Prototype airliner variant of Tu-4 bomber

The Tupolev Tu-70 (Туполев Ту-70; NATO reporting name: Cart) was a Soviet passenger variant of the Tu-4 bomber, an unlicensed, reverse engineered copy of the Boeing B-29 Superfortress. Designed immediately after the end of World War II, it used a number of components from Boeing B-29s that had made emergency landings in the Soviet Union after bombing Japan. It had the first pressurized fuselage in the Soviet Union and first flew on 27 November 1946. The aircraft was successfully tested, recommended for serial production, but ultimately not produced because of more pressing military orders and because Aeroflot had no requirement for such an aircraft. A military cargo aircraft version was the Tupolev Tu-75.

==Design and development==
After basic design work was completed on the Tu-4 bomber, Tupolev decided to design a passenger variant with a pressurized fuselage, given the internal designation of Tu-70. It was intended to use as many Tu-4 components as possible to reduce cost and save development time. It was a low-wing, cantilever monoplane with tricycle landing gear, powered by four Shvetsov ASh-73TK radial engines. Design work on a mockup began in February 1946 and the Council of Ministers confirmed an order for a single prototype the following month. A production decision for the Tu-12, as it was to be known, would be made after testing.

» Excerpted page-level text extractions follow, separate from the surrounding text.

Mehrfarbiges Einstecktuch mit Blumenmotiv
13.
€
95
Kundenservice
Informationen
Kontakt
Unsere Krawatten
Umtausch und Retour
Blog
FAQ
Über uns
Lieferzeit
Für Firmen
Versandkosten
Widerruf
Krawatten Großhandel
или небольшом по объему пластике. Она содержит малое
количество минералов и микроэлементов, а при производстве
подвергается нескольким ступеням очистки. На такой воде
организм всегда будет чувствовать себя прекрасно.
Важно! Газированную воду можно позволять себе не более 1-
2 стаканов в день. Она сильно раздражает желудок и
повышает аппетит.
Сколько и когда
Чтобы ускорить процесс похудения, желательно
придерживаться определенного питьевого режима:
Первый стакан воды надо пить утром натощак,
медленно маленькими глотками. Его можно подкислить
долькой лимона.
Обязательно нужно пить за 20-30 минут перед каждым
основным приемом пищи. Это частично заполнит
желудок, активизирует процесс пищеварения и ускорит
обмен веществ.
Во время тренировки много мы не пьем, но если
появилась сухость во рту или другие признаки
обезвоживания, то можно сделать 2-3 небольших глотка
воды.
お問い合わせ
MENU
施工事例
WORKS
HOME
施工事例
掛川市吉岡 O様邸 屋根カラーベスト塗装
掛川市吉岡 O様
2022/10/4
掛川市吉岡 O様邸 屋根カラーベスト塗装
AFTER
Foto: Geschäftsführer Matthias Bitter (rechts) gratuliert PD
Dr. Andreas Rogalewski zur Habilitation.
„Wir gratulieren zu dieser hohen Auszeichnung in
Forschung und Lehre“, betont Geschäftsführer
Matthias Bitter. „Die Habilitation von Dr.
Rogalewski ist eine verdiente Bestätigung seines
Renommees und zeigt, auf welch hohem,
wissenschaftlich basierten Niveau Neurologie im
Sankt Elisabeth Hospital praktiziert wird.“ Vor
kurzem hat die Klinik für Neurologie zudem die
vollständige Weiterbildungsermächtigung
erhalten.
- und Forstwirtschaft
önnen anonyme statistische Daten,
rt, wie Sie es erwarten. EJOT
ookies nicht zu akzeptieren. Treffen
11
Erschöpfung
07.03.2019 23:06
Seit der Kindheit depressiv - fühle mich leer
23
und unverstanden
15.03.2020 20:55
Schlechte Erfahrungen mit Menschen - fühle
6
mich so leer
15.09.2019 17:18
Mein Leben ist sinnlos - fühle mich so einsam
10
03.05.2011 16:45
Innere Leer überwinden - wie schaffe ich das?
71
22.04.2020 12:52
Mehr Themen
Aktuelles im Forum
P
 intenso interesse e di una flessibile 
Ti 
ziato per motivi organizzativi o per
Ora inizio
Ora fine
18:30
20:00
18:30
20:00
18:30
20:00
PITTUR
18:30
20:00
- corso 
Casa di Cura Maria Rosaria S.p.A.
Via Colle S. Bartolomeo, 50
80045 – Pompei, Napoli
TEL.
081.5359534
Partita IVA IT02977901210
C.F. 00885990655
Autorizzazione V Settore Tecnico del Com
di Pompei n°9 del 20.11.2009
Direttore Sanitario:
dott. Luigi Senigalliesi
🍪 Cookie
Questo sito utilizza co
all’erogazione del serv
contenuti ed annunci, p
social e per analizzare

To speed up construction of the prototype, a number of components were utilized from two B-29s. These included the outer wing panels, the engine cowlings, the flaps, the undercarriage, the tail assembly and some of the internal equipment. The wing center section was redesigned and its span increased. The pressurized fuselage was entirely new and changed the wing's position from mid-wing to low-wing. The aircraft's cockpit windscreen was changed to a more conventional "stepped" configuration. Three different configurations were proposed for the cabin layout, a government VIP version, a mixed-class 40–48 passenger model and an airliner configuration with 72 seats. The prototype appears to have been built in the mixed-class configuration, but that cannot be confirmed.

The Tu-70 was completed in October 1946, but did not make its first flight until 27 November. It began manufacturer's trials in October, but an engine fire on the fourth flight caused it to make a crash-landing. This was traced to a design defect in the American-built supercharger-control system, but identifying the problem and fixing it prolonged the manufacturer's trials through October 1947. It was redesignated as the Tu-70 when it went through the State acceptance trials which ended on 14 December. It met all the design goals, but was not accepted for production as all the factories were already committed to building aircraft with a higher priority and Aeroflot had no requirement for the type, being fully satisfied with its existing Ilyushin Il-12 airliners.

It was sent to the NII VVS (Научно-Исследовательский Институт Военно-Воздушных Сил – Scientific-Research Institute of the Air Forces) for evaluation as a military transport aircraft in December 1951. It was used afterwards for a variety of tests before being scrapped in 1954. Its design was modified to a military transport as the Tupolev Tu-75, but this was also not placed into production.